HENRY REEVE UNITES THE PEOPLES OF CUBA AND THE US

By Dr. Mildred de la Torre Molina

 Cubanow.- When people talk about the history of two or more countries, they usually think about their governments, political movements and common geography, but they rarely mention the presence of humans and their actions.

Specifically, between Cuba and the United States , that absence is quite evident due to the permanent crisis in the bilateral relations. However, not everything has been silenced: there are, for example, the Complete Works of Cuban poet and patriot Jose Marti, and his many volumes devoted to the cultural and political life in the US , among many other authors.

In 1973, Cuban historian Gilberto Toste Ballart published his interesting book Reeve, El Inglesito (Reeve, the Little Englishman), which turned out to be a great historical success due to its narrative quality and the personality he was researching: Henry Reeve, a fighter in Cuba ’s first war of independence.

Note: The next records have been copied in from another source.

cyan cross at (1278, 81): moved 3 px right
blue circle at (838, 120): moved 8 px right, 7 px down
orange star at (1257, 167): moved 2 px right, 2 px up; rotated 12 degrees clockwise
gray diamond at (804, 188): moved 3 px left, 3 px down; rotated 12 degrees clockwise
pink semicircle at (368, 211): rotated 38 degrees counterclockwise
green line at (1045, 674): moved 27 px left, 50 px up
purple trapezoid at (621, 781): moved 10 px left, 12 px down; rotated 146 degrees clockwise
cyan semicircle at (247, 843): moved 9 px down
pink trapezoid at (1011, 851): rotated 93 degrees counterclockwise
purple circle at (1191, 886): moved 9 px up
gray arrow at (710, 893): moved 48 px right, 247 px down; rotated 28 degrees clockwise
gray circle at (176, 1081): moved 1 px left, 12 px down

In Cuba , some mistakenly believed him to be British, therefore, his nickname El InglesitoThe Little Englishman, although he was born on April 4, 1850 in a middle-class Brooklyn family.

Henry Reeve arrived in Cuba on May 11, 1869 aboard the ship Perrit, as part of an expedition of revolutionary Cubans who had sailed from New York under the leadership of Thomas Jordan and Francisco Javier Cisneros. Reeve had joined the Cuban independence effort due to his abolitionist and anti-colonialist ideas, the same causes he had defended during the US Civil War.

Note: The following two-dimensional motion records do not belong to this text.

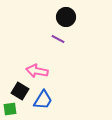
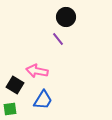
purple line: rotated 24 degrees clockwise
black square: moved 5 px left, 6 px up
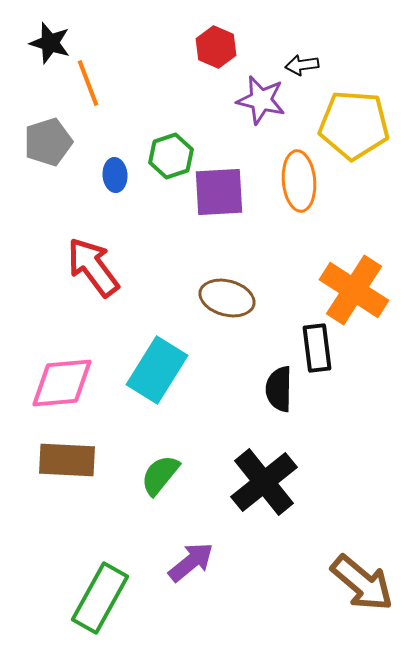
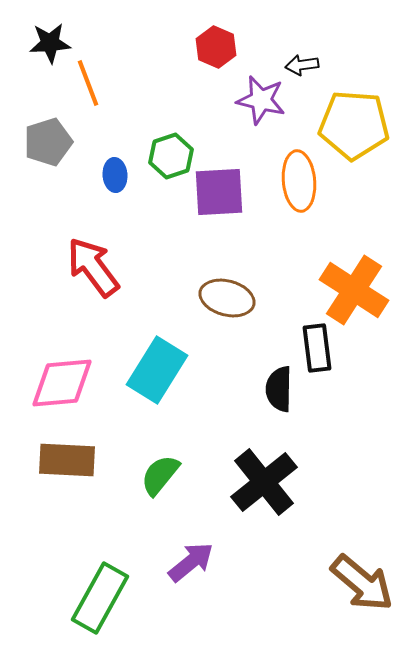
black star: rotated 21 degrees counterclockwise
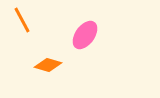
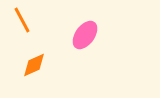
orange diamond: moved 14 px left; rotated 40 degrees counterclockwise
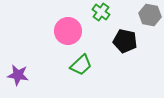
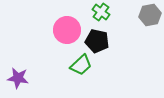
gray hexagon: rotated 20 degrees counterclockwise
pink circle: moved 1 px left, 1 px up
black pentagon: moved 28 px left
purple star: moved 3 px down
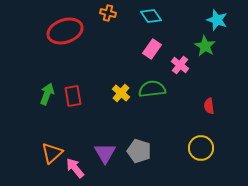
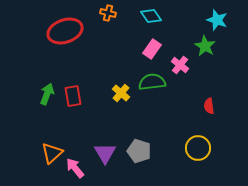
green semicircle: moved 7 px up
yellow circle: moved 3 px left
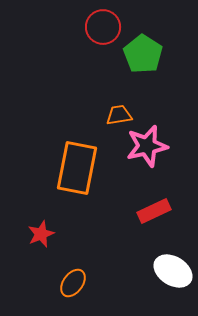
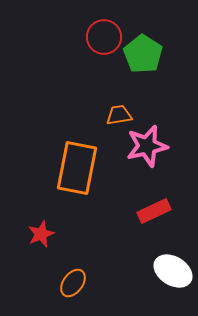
red circle: moved 1 px right, 10 px down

His military experience and his ability to adapt to the island contributed to his promotion: in seven years and three months, Reeve reached the rank of Brigadier General in Cuba ’s Liberation Army. He took part in 400 battles and was wounded more than ten times.

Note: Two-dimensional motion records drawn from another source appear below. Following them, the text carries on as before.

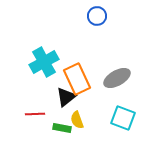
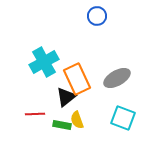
green rectangle: moved 3 px up
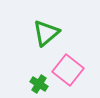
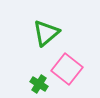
pink square: moved 1 px left, 1 px up
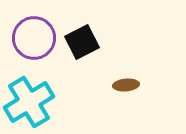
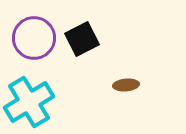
black square: moved 3 px up
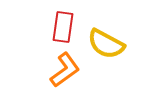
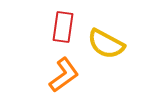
orange L-shape: moved 1 px left, 5 px down
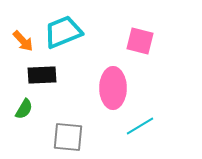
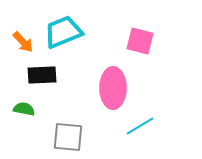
orange arrow: moved 1 px down
green semicircle: rotated 110 degrees counterclockwise
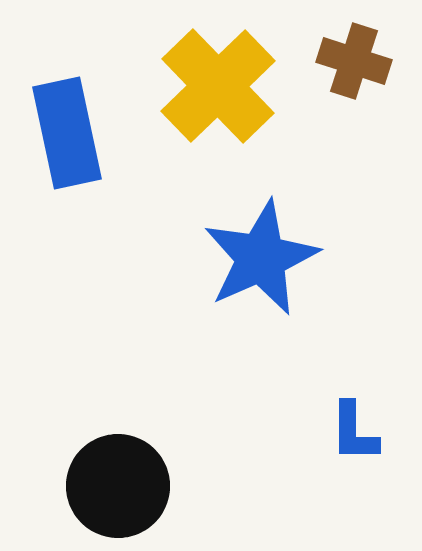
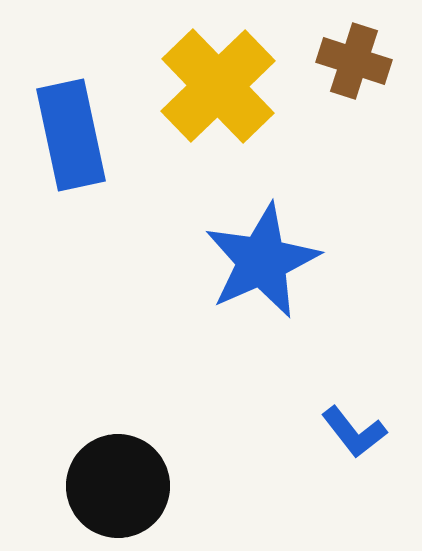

He is remembered with awe and admiration for his being shot by a Spanish firing squad on May 27, 1869 near Las Calabazas, Holguin province, from which he surprisingly resulted unconscious but alive. He immediately returned to the struggle. His contemporaries said that, at that moment, Reeve, the Mambi (Cuban independence fighter), had been born.

In September of that year, he met Cuban independence leader Ignacio Agramonte, who admired him greatly because of his human and political qualities. In March of the following year, Agramonte named Reeve a member of his General Staff.

Reeve took part, alongside Agramonte, in the famous rescue operation of patriot Julio Sanguilly on October 8, 1871, one of the most daring war actions quoted in Cuban history.

He was also next to Agramonte when the enemy killed him in the battle of Jimaguayu, on May 11, 1873 . That is where he swore eternal loyalty to the Cuban cause and promised to avenge the death of Agramonte, considered one of Cuba ’s greatest patriots.

By then, Reeve was already a tireless fighter whose outstanding bravery was well known, independence leader Maximo Gomez wrote in his War Diary.

On August 4, 1876 , in the battle of Sabana de Yaguaramas, Cienfuegos province, Reeve was struck down with three bullet wounds and was not able to walk. He who had never been morally defeated, who had defended just and noble causes, never surrendered. It is said that he preferred to shoot himself with his own pistol.

Some sources say he was tall and others that he was short, thin, blond, with freckles and deep blue eyes, and that he limped from so many battles. They said he learned to speak Spanish as if he were a Cuban.

His name became a myth, a legend, in the people’s culture and no Cuban ever saw him as a foreigner.